Sunday, February 22, 2009

Anti-Muslim video game sold in Saudi Arabia

From the Saudi Gazette:
A PlayStation game requiring players to kill Muslim characters and destroy mosques to reach higher levels is being sold to the public across the Kingdom.

A man said that he saw his son playing the game in which he had to kill Muslim characters and destroy the last mosque minaret to be a winner. The man said he bought the game from a shop in Batha in Riyadh.

The soundtrack of the game is the call for prayer, he said.

The man asked for the withdrawal of these offensive games from the Kingdom.

Last December, Sony delayed its game Little Big Planet after lines from the Qur’an were found to be included in the accompanying music. The game was scheduled to be re-programmed without the offending song – a track by Mali-born singer Toumani Diabate that contained two lines from the Qur’an. – Okaz/SG
Here's a neat example of the selective outrage that Muslims show against "insults "to Islam. A video game whose targets are Muslims and Muslim symbols barely gets any press at all, while at other times much smaller (or imaginary) provocations result in deadly rioting throughout the Muslim world.

The reason is that the Muslims aren't nearly as sensitive to insults as we think they are. They are only sensitive when the insults come from societies that they already loathe. The violent riots are not in defense of "the Prophet," they are against the West.

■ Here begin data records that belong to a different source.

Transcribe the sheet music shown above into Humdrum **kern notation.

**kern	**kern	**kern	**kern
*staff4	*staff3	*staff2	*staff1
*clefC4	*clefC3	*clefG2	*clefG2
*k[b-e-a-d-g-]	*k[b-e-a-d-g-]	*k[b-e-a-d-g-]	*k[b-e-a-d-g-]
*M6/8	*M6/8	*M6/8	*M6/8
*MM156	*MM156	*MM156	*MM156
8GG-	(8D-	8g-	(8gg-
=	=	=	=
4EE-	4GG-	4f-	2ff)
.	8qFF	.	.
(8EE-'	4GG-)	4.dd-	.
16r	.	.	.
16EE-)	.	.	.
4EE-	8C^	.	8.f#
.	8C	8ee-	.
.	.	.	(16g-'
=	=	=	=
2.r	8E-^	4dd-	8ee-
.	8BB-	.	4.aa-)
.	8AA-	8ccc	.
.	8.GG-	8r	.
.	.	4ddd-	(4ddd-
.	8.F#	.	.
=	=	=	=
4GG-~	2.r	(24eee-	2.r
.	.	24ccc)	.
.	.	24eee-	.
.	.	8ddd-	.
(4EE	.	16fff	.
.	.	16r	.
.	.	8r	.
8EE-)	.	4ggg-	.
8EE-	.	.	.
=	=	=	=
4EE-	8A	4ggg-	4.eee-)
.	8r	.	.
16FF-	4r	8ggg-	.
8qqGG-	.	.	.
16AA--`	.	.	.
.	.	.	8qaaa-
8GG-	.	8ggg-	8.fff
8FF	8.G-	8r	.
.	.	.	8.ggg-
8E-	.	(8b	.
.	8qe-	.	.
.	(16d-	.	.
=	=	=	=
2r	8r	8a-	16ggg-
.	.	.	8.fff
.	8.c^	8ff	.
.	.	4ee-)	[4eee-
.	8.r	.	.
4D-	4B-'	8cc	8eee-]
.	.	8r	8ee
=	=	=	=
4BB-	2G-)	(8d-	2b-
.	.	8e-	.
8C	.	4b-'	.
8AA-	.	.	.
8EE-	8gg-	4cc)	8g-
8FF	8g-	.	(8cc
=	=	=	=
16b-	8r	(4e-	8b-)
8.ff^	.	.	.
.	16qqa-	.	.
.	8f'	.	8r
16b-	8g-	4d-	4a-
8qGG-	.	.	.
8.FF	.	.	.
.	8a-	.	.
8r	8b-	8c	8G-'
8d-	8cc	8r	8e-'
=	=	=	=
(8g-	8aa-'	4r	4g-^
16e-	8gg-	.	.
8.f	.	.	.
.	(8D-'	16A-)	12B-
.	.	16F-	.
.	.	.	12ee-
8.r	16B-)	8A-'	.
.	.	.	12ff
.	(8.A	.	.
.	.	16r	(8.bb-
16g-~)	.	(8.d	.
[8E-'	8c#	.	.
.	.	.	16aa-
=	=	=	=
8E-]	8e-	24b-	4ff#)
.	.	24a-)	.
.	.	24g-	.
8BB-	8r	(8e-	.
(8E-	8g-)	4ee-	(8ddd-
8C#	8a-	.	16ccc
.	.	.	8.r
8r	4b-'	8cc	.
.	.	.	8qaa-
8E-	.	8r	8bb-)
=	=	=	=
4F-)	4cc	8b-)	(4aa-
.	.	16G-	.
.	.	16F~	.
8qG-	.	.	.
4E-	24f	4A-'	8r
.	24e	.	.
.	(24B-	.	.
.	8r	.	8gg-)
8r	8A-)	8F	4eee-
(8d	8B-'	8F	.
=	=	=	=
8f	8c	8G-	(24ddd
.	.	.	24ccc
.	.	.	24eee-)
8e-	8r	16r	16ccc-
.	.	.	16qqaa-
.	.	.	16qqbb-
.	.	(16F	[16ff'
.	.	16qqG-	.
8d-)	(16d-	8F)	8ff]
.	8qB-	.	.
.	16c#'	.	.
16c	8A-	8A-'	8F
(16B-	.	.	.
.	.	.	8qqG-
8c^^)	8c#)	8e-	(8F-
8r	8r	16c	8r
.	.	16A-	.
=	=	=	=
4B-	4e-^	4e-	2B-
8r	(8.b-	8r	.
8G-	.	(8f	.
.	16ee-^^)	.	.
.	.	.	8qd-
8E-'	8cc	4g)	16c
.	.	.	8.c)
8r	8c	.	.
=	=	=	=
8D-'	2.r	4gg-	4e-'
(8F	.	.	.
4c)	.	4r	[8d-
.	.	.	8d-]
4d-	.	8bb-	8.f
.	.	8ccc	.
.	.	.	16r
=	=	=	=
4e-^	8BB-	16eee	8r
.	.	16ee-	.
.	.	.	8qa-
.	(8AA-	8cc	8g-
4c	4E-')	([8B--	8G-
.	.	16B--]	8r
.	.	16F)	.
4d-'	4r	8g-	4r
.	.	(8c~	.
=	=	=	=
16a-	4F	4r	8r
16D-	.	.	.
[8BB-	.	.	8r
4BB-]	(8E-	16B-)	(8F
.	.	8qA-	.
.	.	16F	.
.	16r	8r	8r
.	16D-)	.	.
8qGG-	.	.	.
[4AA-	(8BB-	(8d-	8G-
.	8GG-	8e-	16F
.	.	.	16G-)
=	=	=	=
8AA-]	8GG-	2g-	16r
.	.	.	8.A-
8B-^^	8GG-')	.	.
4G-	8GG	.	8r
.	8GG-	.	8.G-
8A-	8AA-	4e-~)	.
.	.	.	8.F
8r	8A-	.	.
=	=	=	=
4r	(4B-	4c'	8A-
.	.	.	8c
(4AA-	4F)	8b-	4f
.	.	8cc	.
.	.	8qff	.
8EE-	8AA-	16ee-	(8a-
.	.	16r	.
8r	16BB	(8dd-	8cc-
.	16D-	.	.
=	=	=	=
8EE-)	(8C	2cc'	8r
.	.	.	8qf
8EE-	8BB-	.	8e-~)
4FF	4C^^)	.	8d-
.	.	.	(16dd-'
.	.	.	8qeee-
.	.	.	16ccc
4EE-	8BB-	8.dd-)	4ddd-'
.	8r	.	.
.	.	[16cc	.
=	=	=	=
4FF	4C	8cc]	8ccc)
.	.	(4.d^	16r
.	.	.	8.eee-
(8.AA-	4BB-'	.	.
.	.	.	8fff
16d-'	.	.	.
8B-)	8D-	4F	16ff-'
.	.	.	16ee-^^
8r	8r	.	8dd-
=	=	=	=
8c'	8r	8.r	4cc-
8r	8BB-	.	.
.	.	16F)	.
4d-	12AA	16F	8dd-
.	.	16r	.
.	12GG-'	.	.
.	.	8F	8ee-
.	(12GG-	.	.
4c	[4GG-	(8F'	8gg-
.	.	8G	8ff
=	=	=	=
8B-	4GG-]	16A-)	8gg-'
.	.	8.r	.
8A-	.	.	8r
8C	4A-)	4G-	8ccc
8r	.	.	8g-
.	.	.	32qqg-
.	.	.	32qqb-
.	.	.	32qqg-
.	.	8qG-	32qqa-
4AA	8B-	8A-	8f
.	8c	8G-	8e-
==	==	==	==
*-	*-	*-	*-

It all comes down, as it often does, to shame. Islam still has a self-image of being the vanguardin science, philosophy, art as well as military superiority, a position that has been in steady decline for six centuries. The world leaders in all those fields today are in the Western world. Our very existence as being pre-eminent in all these fields are a constant insult to Muslims who feel that this leadership is their right. Moreover, it is a not-so-subtle proof that Islam itself is a fundamental failure, as it envisions a world under Islamic rule that should have been completed by now.

So it is not that the occasional novel or cartoon grievously insults Islam; it is that these items remind Muslims how far they have fallen, and of their unrelented shame. The obvious reaction to being confronted with such shame is rage and violence - because Islam today is impotent to do anything constructive and stay within its ancient guidelines.

A video game found in Saudi Arabia might have been written by a Muslim apostate or maybe it was written by a Hindu and smuggled in, we don't know yet. By any objective measure, this game is far more insulting to Islam than anything that can be found in the mainstream of the West. But until the target is identified and found to belong to an already-identified enemy, there will be no huge outbreaks of outrage. The "prophet" and his god can take care of themselves, but their followers need a target for their pent-up anger, an anger that has nothing to do with defending their religion and eerything to do with reclaiming a tiny amount of relevance in a world that has passed them by.